### Given data
—————

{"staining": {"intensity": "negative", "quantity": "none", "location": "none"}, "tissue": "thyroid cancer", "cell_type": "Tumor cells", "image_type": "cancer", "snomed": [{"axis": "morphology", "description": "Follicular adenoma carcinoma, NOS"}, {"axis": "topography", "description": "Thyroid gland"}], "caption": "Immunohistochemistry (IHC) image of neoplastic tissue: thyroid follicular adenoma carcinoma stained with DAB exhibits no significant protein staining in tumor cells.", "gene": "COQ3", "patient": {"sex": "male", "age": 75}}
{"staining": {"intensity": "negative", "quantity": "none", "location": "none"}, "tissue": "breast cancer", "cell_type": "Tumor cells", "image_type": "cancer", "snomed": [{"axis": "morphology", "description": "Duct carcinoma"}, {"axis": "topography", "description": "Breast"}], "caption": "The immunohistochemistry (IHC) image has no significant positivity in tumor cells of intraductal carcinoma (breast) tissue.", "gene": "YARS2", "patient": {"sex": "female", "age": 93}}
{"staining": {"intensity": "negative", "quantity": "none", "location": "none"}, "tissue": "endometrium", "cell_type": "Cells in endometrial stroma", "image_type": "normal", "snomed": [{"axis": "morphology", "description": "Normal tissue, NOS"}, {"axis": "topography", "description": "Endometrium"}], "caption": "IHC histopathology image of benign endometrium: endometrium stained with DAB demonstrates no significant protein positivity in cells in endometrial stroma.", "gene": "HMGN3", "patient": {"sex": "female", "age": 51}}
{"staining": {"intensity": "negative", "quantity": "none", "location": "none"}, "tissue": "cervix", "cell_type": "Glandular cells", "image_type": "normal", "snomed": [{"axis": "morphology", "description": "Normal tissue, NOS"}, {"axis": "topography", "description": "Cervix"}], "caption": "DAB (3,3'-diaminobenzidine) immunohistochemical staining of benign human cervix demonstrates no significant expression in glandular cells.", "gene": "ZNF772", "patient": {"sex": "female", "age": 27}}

—————

### Assignment
For this task, retype the material exactly, line for line.

### Answer for this exercise
{"staining": {"intensity": "negative", "quantity": "none", "location": "none"}, "tissue": "thyroid cancer", "cell_type": "Tumor cells", "image_type": "cancer", "snomed": [{"axis": "morphology", "description": "Follicular adenoma carcinoma, NOS"}, {"axis": "topography", "description": "Thyroid gland"}], "caption": "Immunohistochemistry (IHC) image of neoplastic tissue: thyroid follicular adenoma carcinoma stained with DAB exhibits no significant protein staining in tumor cells.", "gene": "COQ3", "patient": {"sex": "male", "age": 75}}
{"staining": {"intensity": "negative", "quantity": "none", "location": "none"}, "tissue": "breast cancer", "cell_type": "Tumor cells", "image_type": "cancer", "snomed": [{"axis": "morphology", "description": "Duct carcinoma"}, {"axis": "topography", "description": "Breast"}], "caption": "The immunohistochemistry (IHC) image has no significant positivity in tumor cells of intraductal carcinoma (breast) tissue.", "gene": "YARS2", "patient": {"sex": "female", "age": 93}}
{"staining": {"intensity": "negative", "quantity": "none", "location": "none"}, "tissue": "endometrium", "cell_type": "Cells in endometrial stroma", "image_type": "normal", "snomed": [{"axis": "morphology", "description": "Normal tissue, NOS"}, {"axis": "topography", "description": "Endometrium"}], "caption": "IHC histopathology image of benign endometrium: endometrium stained with DAB demonstrates no significant protein positivity in cells in endometrial stroma.", "gene": "HMGN3", "patient": {"sex": "female", "age": 51}}
{"staining": {"intensity": "negative", "quantity": "none", "location": "none"}, "tissue": "cervix", "cell_type": "Glandular cells", "image_type": "normal", "snomed": [{"axis": "morphology", "description": "Normal tissue, NOS"}, {"axis": "topography", "description": "Cervix"}], "caption": "DAB (3,3'-diaminobenzidine) immunohistochemical staining of benign human cervix demonstrates no significant expression in glandular cells.", "gene": "ZNF772", "patient": {"sex": "female", "age": 27}}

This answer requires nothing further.